> SELECTED EXCERPT
Re: recent changes stream

Sumana Harihareswara-2
In reply to this post by Ori Livneh
This was merged on May 9th, so I have moved the RfC
https://www.mediawiki.org/wiki/Requests_for_comment/Publishing_the_RecentChanges_feed
to the archive - is that right?

Can I understand better where we're using PubSubHubbub vs WebSockets vs
rcstream?

Sumana Harihareswara
Senior Technical Writer
Wikimedia Foundation


On Sun, May 4, 2014 at 10:23 PM, Ori Livneh <[hidden email]> wrote:

> Hi,
>
> Gerrit change Id819246a9 proposes an implementation for a recent changes
> stream broadcast via socket.io, an abstraction layer over WebSockets that
> also provides long polling as a fallback for older browsers. Comment on <
> https://gerrit.wikimedia.org/r/#/c/131040/> or the mailing list.
>
> Thanks,
> Ori
> _______________________________________________
> Wikitech-l mailing list
> [hidden email]
> https://lists.wikimedia.org/mailman/listinfo/wikitech-l
_______________________________________________
Wikitech-l mailing list
[hidden email]
https://lists.wikimedia.org/mailman/listinfo/wikitech-l
Reply | Threaded
Open this post in threaded view
|

Re: recent changes stream

Petr Bena
In reply to this post by Alex Monk
it may surprise you but there are other languages than python and in
these, things like this aren't that simple...

On Sun, May 11, 2014 at 1:14 AM, Alex Monk <[hidden email]> wrote:

> I've fiddled around with this a bit:
>
> On my Ubuntu system, I simply got a library: sudo pip install
> socketio-client
> Then made this Python script:
>
> ---
> from socketIO_client import SocketIO, BaseNamespace
> class RecentChangeNamespace(BaseNamespace):
> def on_connect(self):
> self.emit('subscribe', ['enwiki'])
> def on_change(self, data):
> print(data)
>
> socketIO = SocketIO('rcstream.wmflabs.org') # This host seems to be sending
> the same example entries at the moment, obviously we should get an actual
> RC stream from it or a production host later
> socketIO.define(RecentChangeNamespace, '/rc')
> socketIO.wait()
> ---
> And it prints entries to console like this (Python just prints out objects
> in a way that kind of looks like JSON):
> {u'comment': u'', u'wiki': u'enwiki', u'type': 0, u'title': u'Main Page',
> u'timestamp': 1398993841, u'server_script_path': u'/w', u'namespace': 0,
> u'server_url': u'http://en.wikipedia.beta.wmflabs.org', u'length': {u'new':
> 585, u'old': 580}, u'user': u'Alice', u'patrolled': True, u'bot': False,
> u'id': 9, u'minor': True, u'revision': {u'new': 9, u'old': 8}}
>
> It's so much nicer. Sorry Petr, I think this is much more suitable than the
> mess that is connecting to IRC and parsing everything. I definitely want to
> see this replace the IRC feed entirely (with the obvious reasonably long
> deprecation period).
>
>
> Alex
>
>
> On 5 May 2014 10:29, Petr Bena <[hidden email]> wrote:
>
>> Given the current specifications I can only support this change as
>> long as current IRC feed is preserved as IRC is IMHO, as much as evil
>> it looks, more suitable for this than WebSockets.

> Extracted page text data
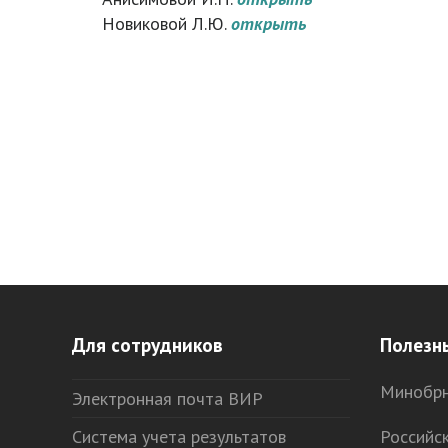
Новиковой Л.Ю.
открыть
Для сотрудников
Полезн
Минобрн
Электронная почта ВИР
Система учета результатов
Российс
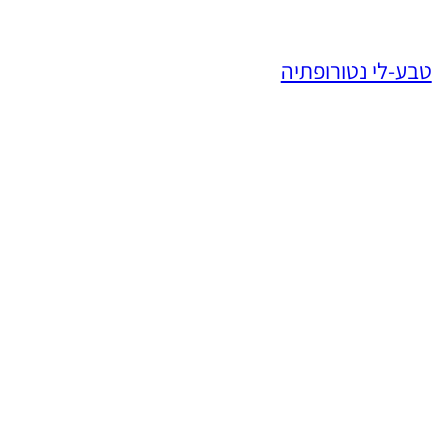
טבע-לי נטורופתיה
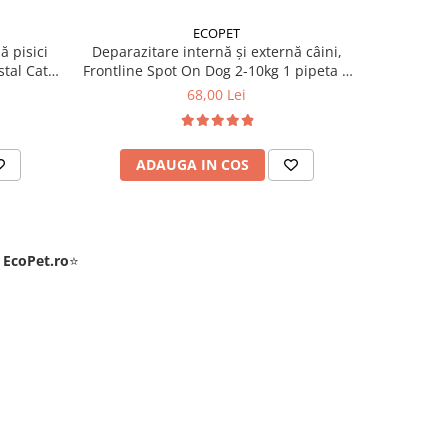
ECOPET
ă pisici
Deparazitare internă și externă câini,
Deparazit
tal Cat 1
Frontline Spot On Dog 2-10kg 1 pipeta +
Frontline 
Cestal Dog 1 tableta
+
68,00 Lei
ADAUGA IN COS
AD
e
EcoPet.ro
⭐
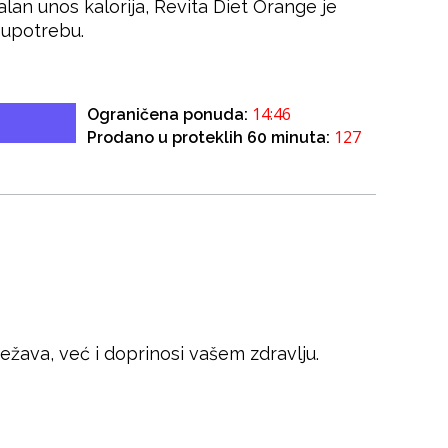
alan unos kalorija, Revita Diet Orange je
 upotrebu.
14:46
Ograničena ponuda:
127
Prodano u proteklih 60 minuta:
žava, već i doprinosi vašem zdravlju.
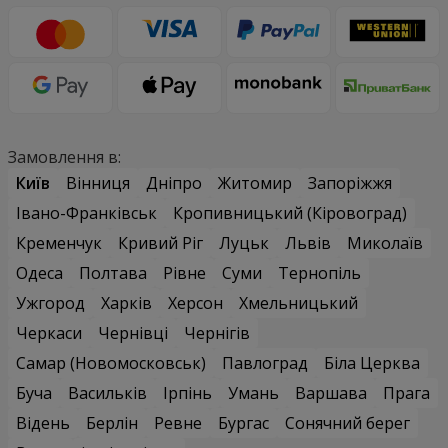
Замовлення в:
Київ
Вінниця
Дніпро
Житомир
Запоріжжя
Івано-Франківськ
Кропивницький (Кіровоград)
Кременчук
Кривий Ріг
Луцьк
Львів
Миколаїв
Одеса
Полтава
Рівне
Суми
Тернопіль
Ужгород
Харків
Херсон
Хмельницький
Черкаси
Чернівці
Чернігів
Самар (Новомосковськ)
Павлоград
Біла Церква
Буча
Васильків
Ірпінь
Умань
Варшава
Прага
Відень
Берлін
Ревне
Бургас
Сонячний берег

> PROBLEM DESCRIPTION
Copy the recent changes stream thread again, starting at the words "Sumana Harihareswara-2" and ending after "is that right?", and substitute "proposal" for "RfC". You won't need the entries for this.

> REPLY
Sumana Harihareswara-2
In reply to this post by Ori Livneh
This was merged on May 9th, so I have moved the proposal
https://www.mediawiki.org/wiki/Requests_for_comment/Publishing_the_RecentChanges_feed
to the archive - is that right?